Popular self-organization
Piñera has dismissed a good part of his cabinet without the maneuver having any effect and is maintained to a large extent by the passivity of a very broad sector of the parliamentary opposition. But the radicalization of the process and the growing antagonism with the Executive is opening up dynamics of neighborhood and local self-organization, here lie the so called “cabildos populares”. The massiveness and duration of the protests, together with the aforementioned dynamics of self-organization, seem to be laying the foundations for a joint recomposition of the Chilean workers’ and popular movement, which still has not been able to reconstruct itself after the terrible blows of the dictatorship, the neoliberal atomization and the precarious labor relations that accompany it. The intense politicization of these days makes the idea grow among the people that it is necessary to put an end to the current Constitution, but that the necessary Constituent Assembly be Popular, that is to say, that it not be restricted to a representation detached from the self-organization of the people.

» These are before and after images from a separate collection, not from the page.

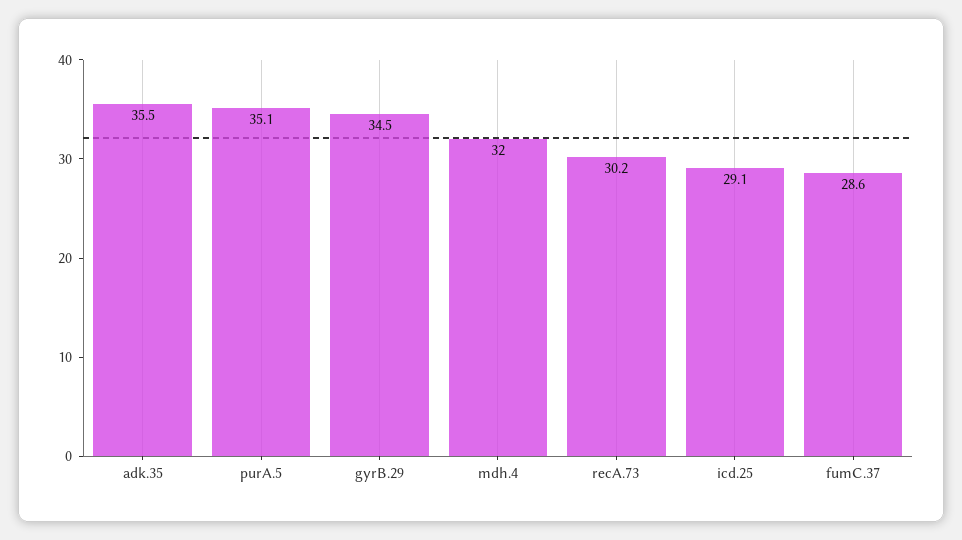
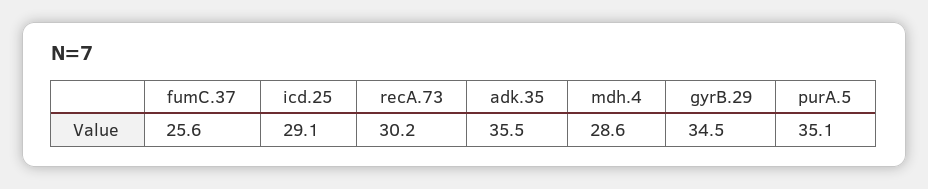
  {
    "adk.35": 35.5,
    "purA.5": 35.1,
    "gyrB.29": 34.5,
-   "mdh.4": 32,
+   "mdh.4": 28.6,
    "recA.73": 30.2,
    "icd.25": 29.1,
-   "fumC.37": 28.6
+   "fumC.37": 25.6
  }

The Popular Constituent, therefore, must be based on a national debate between workers, in local assemblies and neighborhoods, among the original peoples, women’s organizations, youth and trade unions.

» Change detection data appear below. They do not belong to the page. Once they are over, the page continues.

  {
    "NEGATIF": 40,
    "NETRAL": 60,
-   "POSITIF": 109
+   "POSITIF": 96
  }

Solidarity with the popular struggle in Chile!
We especially support the anti-capitalist, ecosocialist and feminist sectors of the Chilean popular movement that are encouraging the most advanced processes of self-organization and that are struggling to raise an anti-capitalist and revolutionary program capable of articulating a breakaway block that is both radical and unitary, capable of providing elements of orientation and a strategic horizon to the ongoing process.
Solidarity with the Chilean people!
Stop the repression!
Down with Piñera!
Forward to self-organization and popular power!
For a Popular Constituent Assembly, based on the self-organization of the people!
All our support to the anti-capitalist, ecosocialist, feminist and revolutionary left in Chile!